Heard enough about Pokemon Go yet?
According to media reports, employers are seeing a dramatic but unsurprising trend: employees are being drawn into the new augmented reality game in the workplace.
In fact, the app seems to be having a serious impact, as Forbes reports that 69% percent of the readers who took the magazine’s informal six-question online poll said they played Pokémon Go at work. Some employers reportedly have banned the app/game, Boeing being the one garnering the most headlines.
The Pokemon Go craze also has some technology experts sending out dire warnings of potential workplace mayhem. According to an article at Multichannel News, the International Association of IT Asset Managers (IAITAM) believes employers must ban the app on any “corporate-owned, business-only” (COBO) phones/tablets or “bring-your-own-device” (BYOD) phones/tablets with direct access to sensitive corporate information and accounts.
“Frankly, the truth is that Pokemon Go is a nightmare for companies that want to keep their email and cloud-based information secure,” IATAM CEO Barbara Rembiesa told Multichannel News.
With that, and given the novelty of the phenomenon and its unique combination of virtual and real-world elements, HR leaders and business line managers clearly run the risk of being unprepared to manage workplace game play as well as resulting legal Pokemon Go potholes, according to Philippe Weiss, Chicago-based lawyer at Seyfarth Shaw.
Weiss, who serves as managing director of Seyfarth Shaw at Work, the firm’s dedicated compliance services and training subsidiary, outlines a few of the larger concerns and emerging risk areas based on the experience of some Seyfarth Shaw at Work clients.
Facing and responding to intruder-players (and Pokemon) on company property
Businesses face security, legal and safety risks from public players unfamiliar with your facilities. Distracted players have found themselves locked into warehouses and cemeteries after hours or trampling near sensitive R&D areas. The possibility of a painful death by Pokemon Go play – and by related lawsuits – is not simply hypothetical: already one agricultural business learned that an intrepid player had nearly fallen down one of the company's unused grain elevators while attempting to capture a screeching Golbat.

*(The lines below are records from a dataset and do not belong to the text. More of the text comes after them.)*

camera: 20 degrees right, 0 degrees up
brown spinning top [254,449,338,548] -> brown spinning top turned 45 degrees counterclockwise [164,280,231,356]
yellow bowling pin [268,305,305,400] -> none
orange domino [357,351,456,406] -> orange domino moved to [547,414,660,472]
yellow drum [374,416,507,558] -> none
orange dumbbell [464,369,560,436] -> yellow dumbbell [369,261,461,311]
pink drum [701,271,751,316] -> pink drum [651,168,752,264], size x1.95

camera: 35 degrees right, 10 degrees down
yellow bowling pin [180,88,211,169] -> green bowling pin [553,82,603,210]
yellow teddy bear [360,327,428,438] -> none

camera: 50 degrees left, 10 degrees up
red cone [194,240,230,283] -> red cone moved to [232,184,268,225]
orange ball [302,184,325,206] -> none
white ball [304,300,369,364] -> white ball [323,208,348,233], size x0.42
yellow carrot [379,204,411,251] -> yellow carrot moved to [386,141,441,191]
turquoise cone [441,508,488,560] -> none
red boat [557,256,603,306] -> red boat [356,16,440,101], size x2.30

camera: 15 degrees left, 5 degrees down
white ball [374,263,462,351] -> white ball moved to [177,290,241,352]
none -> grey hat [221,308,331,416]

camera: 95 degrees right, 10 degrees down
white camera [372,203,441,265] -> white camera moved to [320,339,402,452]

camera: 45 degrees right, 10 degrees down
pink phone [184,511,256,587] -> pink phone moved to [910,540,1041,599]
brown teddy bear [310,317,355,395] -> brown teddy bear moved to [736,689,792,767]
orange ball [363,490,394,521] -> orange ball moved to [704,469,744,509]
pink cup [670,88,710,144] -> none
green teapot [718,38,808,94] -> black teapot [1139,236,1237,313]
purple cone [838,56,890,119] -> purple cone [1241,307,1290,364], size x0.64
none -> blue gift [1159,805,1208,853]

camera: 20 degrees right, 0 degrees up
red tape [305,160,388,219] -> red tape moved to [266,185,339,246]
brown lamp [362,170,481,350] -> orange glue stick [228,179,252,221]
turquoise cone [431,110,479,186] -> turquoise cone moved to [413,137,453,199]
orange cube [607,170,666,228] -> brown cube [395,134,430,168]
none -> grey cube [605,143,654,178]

Risks due to employee play are equally real
One actuarial client reported that a staff member leaned so far out a window (in an attempt to capture a rarely appearing Pokemon in a park below) that he had to be hauled back in by a maintenance manager who thought he may have been intending to jump.
Moreover, if any employees have been recording any of their Pokemon Go play at the office, they may have created potential privacy violations by catching images of customer data or the like – all on your company-sanctioned equipment.
Players' non-stop use of Smart Phones
Weiss reiterates that if Pokemon Go-addicted employees are using company smartphones, chances are they have already violated (by several orders of magnitude) any applicable "limited personal use" restriction contained in your electronic communications policy.
"Time flies as fast as a Pidgeotto” when playing
Clients have reported that over the last week or so that morning lateness is up over 10% among certain employee groups, and that the length of employee absences for breaks and lunches are noticeably extending – all due to Pokemon Go play. Employees easily may lose their sense of time once immersed in such a clearly addictive augmented reality game, Weiss explains.
“One media company received complaints after a salesperson started a customer call by saying, ‘Sorry about the delay in getting back to you, I was catching a Caterpie! You know – Pokemon Go comes first!’” Weiss says.
With those risks as context, Weiss also offers some valuable strategies to safely manage Pokémon Go workplace perils:
Prioritize performance over Pokemon: Start watching employees' timeliness and attendance with greater attention than usual in the coming weeks. Also, follow-up on even small delays in work/task completion, while the Pokemon Go craze is still the flavor of the month. Along those lines, Weiss says pay attention to any employees walking around with gazes fixed on their smartphone screens
Train managers to know when and how to safely tell employees "Pokemon Stop!” And be sure to emphasize that managers not set the wrong example themselves, by playing Pokemon Go during work hours, for instance.
Train on Pokemon Go protocols: Give security people and managers simple scripts to use when they encounter any wandering/errant players. The key is to "respectfully reroute” players, quickly and safely, Weiss says.
Patrol possible player pathways (especially if you have outdoor facilities): Regularly check all doors, gates and access ways to unauthorized areas to confirm that they are effectively secure. And do not leave any hazards exposed. You don't want distracted players falling into a floorboard gap followed by a 30- foot drop to the sub-basement.
Use the power of your HR policies: Remind everyone at work about your electronic device policy and ask that smart phones be turned off at all meetings (“Don't cede your power to the Pokemon,” he says).
“The phenomenon is here for now, but Pokémon Go need not mean that performance stops,” Weiss says.